Well-known sound recordist, writer and photographer Lang Elliott has exercised his magic all over us, or rather, I should say his Song Birds have.
This book and CD combination is a treasure for bird lovers, especially lovers of song birds native to North America.
The Songs of Wild Birds book has full page photos of 50 native songs birds, with one page description of each of the birds' calls and habits. That in itself might not have held the attention of the 3 year old, but the accompanying Audio CD certainly did.
With his gentle voice and unassuming tone, Lang Elliott introduces us to the world of beautiful music in nature, made by the wild song birds.
When I was young, song birds used to conjure up images of nightingales, warblers, jays, singing melodies somewhere out in the wilderness, even if I had no idea what the birds looked like other than the illustrations I had chanced upon in rare picture books.
Thanks to Ana's teacher, who pointed us to this book, both Ana and Og have actively learnt about some of the native birds, why they sing their songs, what exactly is their song, and how to identify some of the birds and their calls.
Judging by the fact that from the first week of June to-date of listening to the hour-plus CD daily in part or whole - either during commute or at bedtime, or simply for an afternoon Quiet Time, along with the book in hand turning the page to match the bird that Elliott shares in the CD - I am convinced this book sure seems magical to my 6-year old.
And, when I hear, "That looks like a Common Loon, Mama" or, "I think I heard a Red-Tailed Hawk screech, Mama" from the 3 year old when we are out in the trail nearby, I smile quietly, thanking Lang Elliott for introducing my kids to something beautiful. Even if there are no Red-tailed Hawks nearby and it was probably the call of a jay.
What is your favorite bird call? has been a frequent question at home for the past few weeks. And the kids' answer changes week to week depending on the mood. "My favorite is the Black-throated Green Warbler, Mama" says Ana, while Oggie chimes in, "My favorite is Barred Owl, Mama, he says Who Cooks For You?".
And sure enough, Lang Elliott makes it easy to remember some of the distinct sounds of these wild birds by providing a verbal/textual equivalent.
What's mine, you ask? Well, of the 50 bird calls from this book, the call of the American Bittern seemed the most fascinating. The sound-recording in the CD is amazing - the oong-ka-choonk is so unique that it is hard to mistake it for any other call. And, the fact that the American Bittern is fondly nicknamed "thunder pumper" makes it hard to not pick this as my favorite.
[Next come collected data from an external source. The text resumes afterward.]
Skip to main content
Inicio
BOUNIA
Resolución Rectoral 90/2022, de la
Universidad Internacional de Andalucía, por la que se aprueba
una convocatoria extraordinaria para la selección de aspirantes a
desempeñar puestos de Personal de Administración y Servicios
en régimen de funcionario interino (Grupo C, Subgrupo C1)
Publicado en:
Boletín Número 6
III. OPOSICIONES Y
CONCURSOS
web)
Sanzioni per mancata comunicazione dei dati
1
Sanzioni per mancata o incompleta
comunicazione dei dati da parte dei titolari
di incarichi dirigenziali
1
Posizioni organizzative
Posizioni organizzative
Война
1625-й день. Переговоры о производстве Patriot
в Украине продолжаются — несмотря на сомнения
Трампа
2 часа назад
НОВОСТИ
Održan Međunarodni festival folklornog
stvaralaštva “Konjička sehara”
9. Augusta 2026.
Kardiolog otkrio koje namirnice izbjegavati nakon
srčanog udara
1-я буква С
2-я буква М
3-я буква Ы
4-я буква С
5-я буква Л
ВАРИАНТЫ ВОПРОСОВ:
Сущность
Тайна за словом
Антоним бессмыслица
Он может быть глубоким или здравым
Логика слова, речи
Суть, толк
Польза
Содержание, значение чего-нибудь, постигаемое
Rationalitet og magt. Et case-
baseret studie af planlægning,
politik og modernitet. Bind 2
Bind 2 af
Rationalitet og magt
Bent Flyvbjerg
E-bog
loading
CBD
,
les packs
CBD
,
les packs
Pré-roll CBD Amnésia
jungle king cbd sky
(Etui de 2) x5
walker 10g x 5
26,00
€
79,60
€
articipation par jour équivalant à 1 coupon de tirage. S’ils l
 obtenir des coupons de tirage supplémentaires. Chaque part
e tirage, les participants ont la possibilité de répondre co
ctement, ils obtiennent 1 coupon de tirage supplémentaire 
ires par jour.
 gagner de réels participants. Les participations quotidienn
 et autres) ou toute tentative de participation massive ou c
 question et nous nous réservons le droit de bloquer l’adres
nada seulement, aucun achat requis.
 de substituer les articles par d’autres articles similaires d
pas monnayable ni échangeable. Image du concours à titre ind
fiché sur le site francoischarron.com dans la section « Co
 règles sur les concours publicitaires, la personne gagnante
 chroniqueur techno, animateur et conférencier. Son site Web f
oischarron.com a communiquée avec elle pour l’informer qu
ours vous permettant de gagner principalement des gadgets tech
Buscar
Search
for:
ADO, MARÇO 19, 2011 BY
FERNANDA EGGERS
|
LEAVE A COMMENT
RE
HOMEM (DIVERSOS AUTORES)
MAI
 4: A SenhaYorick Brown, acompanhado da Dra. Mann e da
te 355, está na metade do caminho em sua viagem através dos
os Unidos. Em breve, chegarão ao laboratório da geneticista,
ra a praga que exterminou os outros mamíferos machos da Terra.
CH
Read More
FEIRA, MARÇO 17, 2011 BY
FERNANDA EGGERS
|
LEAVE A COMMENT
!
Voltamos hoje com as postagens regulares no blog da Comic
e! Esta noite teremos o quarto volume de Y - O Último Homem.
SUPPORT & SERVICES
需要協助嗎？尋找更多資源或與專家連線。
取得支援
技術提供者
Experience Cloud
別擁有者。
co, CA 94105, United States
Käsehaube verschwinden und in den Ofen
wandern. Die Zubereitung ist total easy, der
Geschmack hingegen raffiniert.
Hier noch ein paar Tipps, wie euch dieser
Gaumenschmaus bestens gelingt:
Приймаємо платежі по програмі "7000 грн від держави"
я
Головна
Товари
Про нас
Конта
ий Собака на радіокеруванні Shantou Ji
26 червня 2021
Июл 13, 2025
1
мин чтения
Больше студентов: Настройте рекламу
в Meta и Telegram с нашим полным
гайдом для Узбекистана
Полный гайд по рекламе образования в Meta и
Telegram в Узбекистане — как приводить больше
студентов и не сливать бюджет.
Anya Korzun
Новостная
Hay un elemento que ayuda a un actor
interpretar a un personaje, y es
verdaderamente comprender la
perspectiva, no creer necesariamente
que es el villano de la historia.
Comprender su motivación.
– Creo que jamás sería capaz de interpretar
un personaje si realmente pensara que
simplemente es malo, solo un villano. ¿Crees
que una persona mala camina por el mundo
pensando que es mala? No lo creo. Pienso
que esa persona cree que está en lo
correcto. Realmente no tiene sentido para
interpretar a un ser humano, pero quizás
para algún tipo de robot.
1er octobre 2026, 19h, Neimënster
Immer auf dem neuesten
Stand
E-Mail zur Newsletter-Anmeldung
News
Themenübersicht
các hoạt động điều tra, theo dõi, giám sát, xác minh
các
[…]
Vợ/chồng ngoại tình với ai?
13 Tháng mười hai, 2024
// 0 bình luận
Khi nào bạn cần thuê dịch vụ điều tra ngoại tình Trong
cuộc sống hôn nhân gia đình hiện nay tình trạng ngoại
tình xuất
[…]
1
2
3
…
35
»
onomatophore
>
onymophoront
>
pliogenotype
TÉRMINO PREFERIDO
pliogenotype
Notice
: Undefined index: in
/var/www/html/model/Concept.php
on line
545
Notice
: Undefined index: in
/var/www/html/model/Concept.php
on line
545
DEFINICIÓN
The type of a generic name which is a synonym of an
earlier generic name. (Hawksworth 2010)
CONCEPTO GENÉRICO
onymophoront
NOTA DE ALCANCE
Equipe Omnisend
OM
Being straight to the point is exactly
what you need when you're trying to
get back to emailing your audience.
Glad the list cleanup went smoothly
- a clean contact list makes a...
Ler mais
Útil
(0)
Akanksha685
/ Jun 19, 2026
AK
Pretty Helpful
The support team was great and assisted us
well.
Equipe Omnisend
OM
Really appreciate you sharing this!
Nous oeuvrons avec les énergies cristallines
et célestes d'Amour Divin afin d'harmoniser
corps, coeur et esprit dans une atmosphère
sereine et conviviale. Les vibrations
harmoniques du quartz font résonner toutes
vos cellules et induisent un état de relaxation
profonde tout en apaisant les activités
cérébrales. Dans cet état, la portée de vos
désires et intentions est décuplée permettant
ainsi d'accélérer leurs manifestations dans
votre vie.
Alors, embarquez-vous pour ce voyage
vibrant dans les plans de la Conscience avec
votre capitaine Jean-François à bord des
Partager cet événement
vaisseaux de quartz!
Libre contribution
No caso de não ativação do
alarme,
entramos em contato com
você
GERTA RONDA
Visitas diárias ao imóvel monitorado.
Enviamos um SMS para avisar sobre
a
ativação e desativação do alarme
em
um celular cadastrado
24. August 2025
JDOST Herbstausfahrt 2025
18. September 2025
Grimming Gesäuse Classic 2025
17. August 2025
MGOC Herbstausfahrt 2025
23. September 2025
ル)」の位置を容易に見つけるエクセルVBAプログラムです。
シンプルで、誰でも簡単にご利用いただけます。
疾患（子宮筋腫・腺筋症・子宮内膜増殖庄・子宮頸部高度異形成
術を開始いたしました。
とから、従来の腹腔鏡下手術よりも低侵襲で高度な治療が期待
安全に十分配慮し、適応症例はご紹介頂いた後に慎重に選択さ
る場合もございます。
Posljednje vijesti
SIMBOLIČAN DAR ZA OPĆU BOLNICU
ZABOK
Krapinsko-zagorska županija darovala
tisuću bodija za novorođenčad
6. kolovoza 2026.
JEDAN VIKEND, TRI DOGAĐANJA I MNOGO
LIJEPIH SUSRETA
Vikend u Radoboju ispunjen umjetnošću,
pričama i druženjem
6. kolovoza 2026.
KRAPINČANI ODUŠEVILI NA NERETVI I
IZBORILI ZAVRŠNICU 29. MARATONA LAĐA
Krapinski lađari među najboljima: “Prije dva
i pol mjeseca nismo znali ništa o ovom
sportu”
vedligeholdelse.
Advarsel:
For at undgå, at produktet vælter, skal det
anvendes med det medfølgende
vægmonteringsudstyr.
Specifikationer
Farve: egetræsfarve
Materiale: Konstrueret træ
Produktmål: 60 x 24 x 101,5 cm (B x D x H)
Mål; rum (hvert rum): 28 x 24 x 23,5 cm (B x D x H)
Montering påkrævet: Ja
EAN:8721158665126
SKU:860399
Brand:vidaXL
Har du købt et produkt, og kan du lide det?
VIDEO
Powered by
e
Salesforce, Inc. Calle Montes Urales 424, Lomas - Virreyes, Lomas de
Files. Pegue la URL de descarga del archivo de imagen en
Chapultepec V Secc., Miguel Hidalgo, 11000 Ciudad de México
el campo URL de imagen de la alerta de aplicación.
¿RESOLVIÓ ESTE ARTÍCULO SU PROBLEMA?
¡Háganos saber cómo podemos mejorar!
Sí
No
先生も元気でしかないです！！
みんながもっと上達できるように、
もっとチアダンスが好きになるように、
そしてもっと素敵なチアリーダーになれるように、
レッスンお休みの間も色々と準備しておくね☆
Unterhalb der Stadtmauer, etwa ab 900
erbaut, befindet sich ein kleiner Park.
The most surprising call? That of the Puffin. I expected a softer more shore-bird-like sound but instead were treated to the whirring of a chainsaw.
The trivia that Elliott peppers the CD with did not go unnoticed. I heard Ana, on more than one occasion, state excitedly to whoever happens to pay attention at that time, that while her favorite is the Bald Eagle, its call is not. And proceed to elaborate:
"It makes a funny chirping sound. The movie people got it wrong. They play a screeching scary bird call and show the bald eagle up in the sky. It is actually the red-tailed hawk that makes that screeching sound. Red-tailed Hawks often fly near where Bald Eagles fly".
Lang Elliott has brought out many books along similar vein. Visit Lang Elliott's Books site for details. Along with his friends he has established a non-profit called The Music of Nature, which is, "dedicated to celebrating nature through the presentation of powerful media, especially high definition videos, sound recordings, photographs, and associated text."